Stored entries
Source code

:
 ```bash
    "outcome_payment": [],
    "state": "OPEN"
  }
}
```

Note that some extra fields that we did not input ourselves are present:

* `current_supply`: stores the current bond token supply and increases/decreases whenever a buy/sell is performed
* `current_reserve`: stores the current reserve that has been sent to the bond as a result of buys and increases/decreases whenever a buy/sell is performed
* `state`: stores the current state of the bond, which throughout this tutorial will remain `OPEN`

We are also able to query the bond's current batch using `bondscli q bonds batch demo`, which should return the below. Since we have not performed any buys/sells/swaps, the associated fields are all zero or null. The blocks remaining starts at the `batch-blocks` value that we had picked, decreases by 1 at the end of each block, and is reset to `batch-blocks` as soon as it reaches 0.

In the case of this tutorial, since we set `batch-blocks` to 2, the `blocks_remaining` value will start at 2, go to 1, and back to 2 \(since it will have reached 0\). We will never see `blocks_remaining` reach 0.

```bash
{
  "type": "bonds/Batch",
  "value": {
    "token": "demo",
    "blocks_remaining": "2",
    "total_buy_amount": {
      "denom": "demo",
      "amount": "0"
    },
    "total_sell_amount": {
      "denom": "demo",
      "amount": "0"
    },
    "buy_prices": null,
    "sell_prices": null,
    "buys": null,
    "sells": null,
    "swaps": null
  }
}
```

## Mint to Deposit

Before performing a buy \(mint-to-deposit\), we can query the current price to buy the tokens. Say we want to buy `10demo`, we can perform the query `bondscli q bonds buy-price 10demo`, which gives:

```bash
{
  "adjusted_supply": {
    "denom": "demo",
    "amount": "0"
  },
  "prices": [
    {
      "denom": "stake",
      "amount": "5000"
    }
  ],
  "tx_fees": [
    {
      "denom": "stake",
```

AIM OF THE TASK
All entries must be printed exactly, with nothing omitted.

THE COMPLETED TASK
Source code

:
 ```bash
    "outcome_payment": [],
    "state": "OPEN"
  }
}
```

Note that some extra fields that we did not input ourselves are present:

* `current_supply`: stores the current bond token supply and increases/decreases whenever a buy/sell is performed
* `current_reserve`: stores the current reserve that has been sent to the bond as a result of buys and increases/decreases whenever a buy/sell is performed
* `state`: stores the current state of the bond, which throughout this tutorial will remain `OPEN`

We are also able to query the bond's current batch using `bondscli q bonds batch demo`, which should return the below. Since we have not performed any buys/sells/swaps, the associated fields are all zero or null. The blocks remaining starts at the `batch-blocks` value that we had picked, decreases by 1 at the end of each block, and is reset to `batch-blocks` as soon as it reaches 0.

In the case of this tutorial, since we set `batch-blocks` to 2, the `blocks_remaining` value will start at 2, go to 1, and back to 2 \(since it will have reached 0\). We will never see `blocks_remaining` reach 0.

```bash
{
  "type": "bonds/Batch",
  "value": {
    "token": "demo",
    "blocks_remaining": "2",
    "total_buy_amount": {
      "denom": "demo",
      "amount": "0"
    },
    "total_sell_amount": {
      "denom": "demo",
      "amount": "0"
    },
    "buy_prices": null,
    "sell_prices": null,
    "buys": null,
    "sells": null,
    "swaps": null
  }
}
```

## Mint to Deposit

Before performing a buy \(mint-to-deposit\), we can query the current price to buy the tokens. Say we want to buy `10demo`, we can perform the query `bondscli q bonds buy-price 10demo`, which gives:

```bash
{
  "adjusted_supply": {
    "denom": "demo",
    "amount": "0"
  },
  "prices": [
    {
      "denom": "stake",
      "amount": "5000"
    }
  ],
  "tx_fees": [
    {
      "denom": "stake",
```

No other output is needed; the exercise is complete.